Task prompt:
Rewrite the entries from the first line through the line containing "ΟΔΟΝΤΙΑΤΡΟΙ", changing every "грн" to "UAH" and leaving everything else as it is.
======== Material shown
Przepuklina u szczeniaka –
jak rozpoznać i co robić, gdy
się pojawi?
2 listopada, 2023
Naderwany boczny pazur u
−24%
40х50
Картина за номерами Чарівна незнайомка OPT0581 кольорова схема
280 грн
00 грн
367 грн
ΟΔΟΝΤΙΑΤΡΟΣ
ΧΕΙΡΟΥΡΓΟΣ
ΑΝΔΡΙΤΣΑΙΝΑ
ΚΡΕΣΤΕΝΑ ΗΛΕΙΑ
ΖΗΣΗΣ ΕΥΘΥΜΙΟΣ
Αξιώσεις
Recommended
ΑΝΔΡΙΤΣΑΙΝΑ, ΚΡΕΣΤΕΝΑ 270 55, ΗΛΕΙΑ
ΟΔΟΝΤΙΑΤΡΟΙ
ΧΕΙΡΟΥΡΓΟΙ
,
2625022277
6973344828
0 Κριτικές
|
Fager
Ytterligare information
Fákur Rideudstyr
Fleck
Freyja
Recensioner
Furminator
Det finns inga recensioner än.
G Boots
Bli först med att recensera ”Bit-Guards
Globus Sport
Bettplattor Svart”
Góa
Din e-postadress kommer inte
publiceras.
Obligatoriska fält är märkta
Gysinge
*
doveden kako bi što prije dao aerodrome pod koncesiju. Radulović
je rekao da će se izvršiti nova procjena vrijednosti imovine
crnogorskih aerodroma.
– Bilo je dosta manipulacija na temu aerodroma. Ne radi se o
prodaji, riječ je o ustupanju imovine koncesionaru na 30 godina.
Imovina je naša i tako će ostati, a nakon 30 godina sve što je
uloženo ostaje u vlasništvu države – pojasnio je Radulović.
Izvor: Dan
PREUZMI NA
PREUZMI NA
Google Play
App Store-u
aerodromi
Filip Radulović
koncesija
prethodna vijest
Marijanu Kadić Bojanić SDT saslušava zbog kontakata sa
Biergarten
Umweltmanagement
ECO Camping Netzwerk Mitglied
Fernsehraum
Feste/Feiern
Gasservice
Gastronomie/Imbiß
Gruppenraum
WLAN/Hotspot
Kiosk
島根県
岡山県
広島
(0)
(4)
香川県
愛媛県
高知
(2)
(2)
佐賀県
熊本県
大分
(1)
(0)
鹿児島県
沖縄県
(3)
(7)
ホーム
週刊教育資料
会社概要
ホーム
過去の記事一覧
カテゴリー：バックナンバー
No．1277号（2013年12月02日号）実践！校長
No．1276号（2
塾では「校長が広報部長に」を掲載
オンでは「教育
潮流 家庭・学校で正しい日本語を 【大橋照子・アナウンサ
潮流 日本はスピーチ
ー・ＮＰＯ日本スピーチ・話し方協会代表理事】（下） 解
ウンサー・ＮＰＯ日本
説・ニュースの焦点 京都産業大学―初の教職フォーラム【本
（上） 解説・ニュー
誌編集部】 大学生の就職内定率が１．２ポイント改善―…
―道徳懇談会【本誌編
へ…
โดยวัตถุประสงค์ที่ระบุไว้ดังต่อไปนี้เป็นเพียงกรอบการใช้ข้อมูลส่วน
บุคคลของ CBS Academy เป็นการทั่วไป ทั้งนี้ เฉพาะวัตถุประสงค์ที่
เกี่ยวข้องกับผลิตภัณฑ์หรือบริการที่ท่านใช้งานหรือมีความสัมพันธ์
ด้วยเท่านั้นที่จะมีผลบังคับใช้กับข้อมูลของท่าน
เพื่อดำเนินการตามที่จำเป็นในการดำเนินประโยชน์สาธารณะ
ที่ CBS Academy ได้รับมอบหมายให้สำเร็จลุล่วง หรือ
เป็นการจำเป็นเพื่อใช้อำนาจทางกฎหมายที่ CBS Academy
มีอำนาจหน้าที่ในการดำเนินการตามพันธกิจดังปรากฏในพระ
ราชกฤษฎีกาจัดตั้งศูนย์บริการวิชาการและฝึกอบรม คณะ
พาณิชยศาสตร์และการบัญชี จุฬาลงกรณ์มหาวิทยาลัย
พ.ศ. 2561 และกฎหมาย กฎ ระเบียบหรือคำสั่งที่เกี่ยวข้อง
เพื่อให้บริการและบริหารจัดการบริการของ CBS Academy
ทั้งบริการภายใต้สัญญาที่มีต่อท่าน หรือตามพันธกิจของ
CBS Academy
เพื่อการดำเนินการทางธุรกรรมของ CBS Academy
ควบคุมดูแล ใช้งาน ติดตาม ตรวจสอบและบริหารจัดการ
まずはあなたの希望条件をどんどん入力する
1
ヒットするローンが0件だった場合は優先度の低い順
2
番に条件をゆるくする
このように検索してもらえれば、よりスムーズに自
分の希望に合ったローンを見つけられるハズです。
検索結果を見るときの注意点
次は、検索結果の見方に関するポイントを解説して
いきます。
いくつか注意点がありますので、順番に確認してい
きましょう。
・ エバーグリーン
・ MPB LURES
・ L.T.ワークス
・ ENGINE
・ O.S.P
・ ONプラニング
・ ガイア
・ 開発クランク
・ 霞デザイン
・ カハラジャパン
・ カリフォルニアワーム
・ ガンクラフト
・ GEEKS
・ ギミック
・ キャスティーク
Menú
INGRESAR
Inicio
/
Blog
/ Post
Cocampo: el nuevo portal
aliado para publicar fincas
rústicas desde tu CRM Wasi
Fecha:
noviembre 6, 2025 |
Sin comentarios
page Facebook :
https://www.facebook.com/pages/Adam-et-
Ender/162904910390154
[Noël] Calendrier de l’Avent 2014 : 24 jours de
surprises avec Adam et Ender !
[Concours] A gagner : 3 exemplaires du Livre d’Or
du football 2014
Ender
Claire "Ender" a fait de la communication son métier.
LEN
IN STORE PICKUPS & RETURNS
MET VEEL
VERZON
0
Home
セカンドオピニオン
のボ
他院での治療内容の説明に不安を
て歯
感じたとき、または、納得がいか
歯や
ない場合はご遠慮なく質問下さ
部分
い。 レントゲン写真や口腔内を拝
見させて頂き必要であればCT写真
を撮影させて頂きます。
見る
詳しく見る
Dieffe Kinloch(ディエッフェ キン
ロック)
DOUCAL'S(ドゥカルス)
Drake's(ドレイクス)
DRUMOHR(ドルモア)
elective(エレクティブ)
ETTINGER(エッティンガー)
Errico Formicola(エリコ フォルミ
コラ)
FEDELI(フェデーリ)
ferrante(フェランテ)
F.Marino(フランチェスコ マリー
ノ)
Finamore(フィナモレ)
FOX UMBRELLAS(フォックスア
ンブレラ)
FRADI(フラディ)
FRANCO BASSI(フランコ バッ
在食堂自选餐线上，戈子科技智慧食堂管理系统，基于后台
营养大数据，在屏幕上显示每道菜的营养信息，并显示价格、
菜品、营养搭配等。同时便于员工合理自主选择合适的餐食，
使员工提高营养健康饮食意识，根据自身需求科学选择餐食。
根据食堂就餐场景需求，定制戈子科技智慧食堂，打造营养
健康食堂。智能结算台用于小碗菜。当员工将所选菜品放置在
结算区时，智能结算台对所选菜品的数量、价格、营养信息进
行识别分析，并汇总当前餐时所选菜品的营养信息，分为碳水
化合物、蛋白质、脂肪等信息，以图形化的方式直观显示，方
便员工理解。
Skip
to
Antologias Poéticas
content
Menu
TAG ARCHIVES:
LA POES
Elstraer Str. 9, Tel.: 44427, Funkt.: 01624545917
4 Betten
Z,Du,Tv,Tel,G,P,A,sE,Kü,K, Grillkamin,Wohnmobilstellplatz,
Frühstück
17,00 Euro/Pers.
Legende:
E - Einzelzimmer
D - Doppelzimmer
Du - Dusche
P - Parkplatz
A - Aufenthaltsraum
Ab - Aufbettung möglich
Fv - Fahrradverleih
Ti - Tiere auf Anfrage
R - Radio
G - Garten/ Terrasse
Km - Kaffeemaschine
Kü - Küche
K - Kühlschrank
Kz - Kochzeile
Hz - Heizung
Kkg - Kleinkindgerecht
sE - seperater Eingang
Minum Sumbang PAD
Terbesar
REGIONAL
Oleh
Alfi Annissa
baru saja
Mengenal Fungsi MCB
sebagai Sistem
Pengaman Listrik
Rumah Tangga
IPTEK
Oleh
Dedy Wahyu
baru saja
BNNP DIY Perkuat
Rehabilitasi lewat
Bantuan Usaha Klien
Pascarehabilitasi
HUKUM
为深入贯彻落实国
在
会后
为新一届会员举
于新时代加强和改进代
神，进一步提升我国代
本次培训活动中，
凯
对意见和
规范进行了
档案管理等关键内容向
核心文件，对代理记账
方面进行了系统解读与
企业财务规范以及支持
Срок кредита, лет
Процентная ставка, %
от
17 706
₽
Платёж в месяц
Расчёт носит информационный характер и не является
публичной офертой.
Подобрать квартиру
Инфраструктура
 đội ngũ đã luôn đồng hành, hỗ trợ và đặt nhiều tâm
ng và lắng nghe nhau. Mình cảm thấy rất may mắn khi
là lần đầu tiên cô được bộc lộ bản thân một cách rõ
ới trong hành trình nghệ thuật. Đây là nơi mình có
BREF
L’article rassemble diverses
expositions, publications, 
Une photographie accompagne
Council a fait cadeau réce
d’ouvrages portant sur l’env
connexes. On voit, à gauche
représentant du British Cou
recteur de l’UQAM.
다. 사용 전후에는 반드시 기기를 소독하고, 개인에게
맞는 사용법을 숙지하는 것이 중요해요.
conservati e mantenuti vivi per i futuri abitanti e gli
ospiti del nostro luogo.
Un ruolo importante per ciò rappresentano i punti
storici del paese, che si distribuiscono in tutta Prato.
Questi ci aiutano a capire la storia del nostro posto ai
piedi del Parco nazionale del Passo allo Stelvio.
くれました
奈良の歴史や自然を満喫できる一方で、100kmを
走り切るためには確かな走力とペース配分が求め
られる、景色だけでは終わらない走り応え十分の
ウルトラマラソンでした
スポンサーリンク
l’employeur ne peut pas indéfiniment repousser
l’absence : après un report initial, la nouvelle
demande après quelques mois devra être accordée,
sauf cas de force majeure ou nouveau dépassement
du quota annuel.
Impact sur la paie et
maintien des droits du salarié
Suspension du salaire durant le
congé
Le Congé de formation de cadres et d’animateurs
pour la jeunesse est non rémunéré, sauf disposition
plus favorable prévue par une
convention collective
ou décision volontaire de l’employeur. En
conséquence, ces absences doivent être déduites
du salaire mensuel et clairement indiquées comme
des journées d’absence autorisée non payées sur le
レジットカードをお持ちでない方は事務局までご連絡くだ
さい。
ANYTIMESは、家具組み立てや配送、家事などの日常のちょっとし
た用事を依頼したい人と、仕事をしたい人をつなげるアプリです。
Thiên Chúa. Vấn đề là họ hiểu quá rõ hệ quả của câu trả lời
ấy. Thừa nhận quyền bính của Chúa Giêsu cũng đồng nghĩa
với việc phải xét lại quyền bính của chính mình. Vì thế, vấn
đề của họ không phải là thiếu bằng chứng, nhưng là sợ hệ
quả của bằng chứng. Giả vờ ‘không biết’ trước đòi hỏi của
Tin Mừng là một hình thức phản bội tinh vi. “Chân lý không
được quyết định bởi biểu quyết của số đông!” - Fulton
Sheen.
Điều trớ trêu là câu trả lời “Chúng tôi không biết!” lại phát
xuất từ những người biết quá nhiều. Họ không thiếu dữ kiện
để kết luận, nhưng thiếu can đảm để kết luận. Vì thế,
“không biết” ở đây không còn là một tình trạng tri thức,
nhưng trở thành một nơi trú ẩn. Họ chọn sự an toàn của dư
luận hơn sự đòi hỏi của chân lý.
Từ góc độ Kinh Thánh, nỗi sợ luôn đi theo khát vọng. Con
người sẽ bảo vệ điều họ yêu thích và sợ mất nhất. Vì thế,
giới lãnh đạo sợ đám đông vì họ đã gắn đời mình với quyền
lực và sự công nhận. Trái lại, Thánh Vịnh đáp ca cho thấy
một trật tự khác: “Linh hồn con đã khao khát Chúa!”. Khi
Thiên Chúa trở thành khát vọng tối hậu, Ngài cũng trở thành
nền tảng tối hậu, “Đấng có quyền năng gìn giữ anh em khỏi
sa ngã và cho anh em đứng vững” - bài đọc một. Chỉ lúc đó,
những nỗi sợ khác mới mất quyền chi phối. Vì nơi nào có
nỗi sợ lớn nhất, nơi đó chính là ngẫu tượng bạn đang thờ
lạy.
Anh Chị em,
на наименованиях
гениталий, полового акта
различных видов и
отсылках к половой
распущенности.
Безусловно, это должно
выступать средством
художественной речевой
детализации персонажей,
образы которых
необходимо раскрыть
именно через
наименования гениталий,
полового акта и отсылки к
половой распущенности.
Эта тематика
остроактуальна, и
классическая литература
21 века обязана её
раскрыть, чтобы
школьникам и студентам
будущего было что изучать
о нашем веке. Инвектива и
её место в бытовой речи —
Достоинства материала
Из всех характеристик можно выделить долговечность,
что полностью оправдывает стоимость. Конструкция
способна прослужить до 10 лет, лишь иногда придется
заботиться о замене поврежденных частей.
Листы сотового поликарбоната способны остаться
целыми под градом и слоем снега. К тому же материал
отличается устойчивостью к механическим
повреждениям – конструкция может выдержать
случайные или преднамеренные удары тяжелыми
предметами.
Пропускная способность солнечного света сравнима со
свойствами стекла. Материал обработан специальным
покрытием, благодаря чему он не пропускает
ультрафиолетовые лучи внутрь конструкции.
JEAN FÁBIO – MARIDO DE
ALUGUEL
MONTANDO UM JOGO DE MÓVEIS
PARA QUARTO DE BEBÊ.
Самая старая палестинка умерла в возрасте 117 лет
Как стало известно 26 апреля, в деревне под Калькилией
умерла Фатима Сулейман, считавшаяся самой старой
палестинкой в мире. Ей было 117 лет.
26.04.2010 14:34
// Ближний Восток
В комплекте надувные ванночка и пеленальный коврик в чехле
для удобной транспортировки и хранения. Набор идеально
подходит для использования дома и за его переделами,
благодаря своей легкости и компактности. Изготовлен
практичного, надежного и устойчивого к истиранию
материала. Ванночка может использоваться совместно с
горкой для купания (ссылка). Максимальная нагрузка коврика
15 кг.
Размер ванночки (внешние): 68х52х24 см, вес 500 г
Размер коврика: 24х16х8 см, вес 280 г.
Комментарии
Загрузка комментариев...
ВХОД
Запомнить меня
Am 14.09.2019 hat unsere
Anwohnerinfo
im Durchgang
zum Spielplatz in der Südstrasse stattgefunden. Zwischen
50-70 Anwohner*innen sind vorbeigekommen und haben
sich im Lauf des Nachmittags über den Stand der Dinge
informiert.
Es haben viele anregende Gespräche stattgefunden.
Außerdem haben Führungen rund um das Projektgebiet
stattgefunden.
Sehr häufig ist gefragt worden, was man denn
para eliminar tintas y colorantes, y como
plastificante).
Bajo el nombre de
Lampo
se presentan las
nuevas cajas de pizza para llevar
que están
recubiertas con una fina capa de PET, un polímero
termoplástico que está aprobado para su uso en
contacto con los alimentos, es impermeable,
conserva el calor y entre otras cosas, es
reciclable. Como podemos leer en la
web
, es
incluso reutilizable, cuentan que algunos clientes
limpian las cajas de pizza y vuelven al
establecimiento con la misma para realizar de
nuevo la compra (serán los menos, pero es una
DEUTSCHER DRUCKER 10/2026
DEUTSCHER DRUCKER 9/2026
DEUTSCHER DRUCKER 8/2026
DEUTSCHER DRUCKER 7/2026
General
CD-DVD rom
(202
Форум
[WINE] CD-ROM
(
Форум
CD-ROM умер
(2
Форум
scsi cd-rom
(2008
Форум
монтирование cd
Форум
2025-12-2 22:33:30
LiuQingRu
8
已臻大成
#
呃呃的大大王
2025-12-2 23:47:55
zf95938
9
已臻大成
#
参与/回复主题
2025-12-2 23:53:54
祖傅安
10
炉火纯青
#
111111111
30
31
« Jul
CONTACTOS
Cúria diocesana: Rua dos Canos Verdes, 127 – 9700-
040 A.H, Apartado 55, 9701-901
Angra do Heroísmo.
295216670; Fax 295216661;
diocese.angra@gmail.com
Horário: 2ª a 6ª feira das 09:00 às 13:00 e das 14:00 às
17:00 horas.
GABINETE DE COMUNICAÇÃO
================
Solution to this exercise:
Przepuklina u szczeniaka –
jak rozpoznać i co robić, gdy
się pojawi?
2 listopada, 2023
Naderwany boczny pazur u
−24%
40х50
Картина за номерами Чарівна незнайомка OPT0581 кольорова схема
280 UAH
00 UAH
367 UAH
ΟΔΟΝΤΙΑΤΡΟΣ
ΧΕΙΡΟΥΡΓΟΣ
ΑΝΔΡΙΤΣΑΙΝΑ
ΚΡΕΣΤΕΝΑ ΗΛΕΙΑ
ΖΗΣΗΣ ΕΥΘΥΜΙΟΣ
Αξιώσεις
Recommended
ΑΝΔΡΙΤΣΑΙΝΑ, ΚΡΕΣΤΕΝΑ 270 55, ΗΛΕΙΑ
ΟΔΟΝΤΙΑΤΡΟΙ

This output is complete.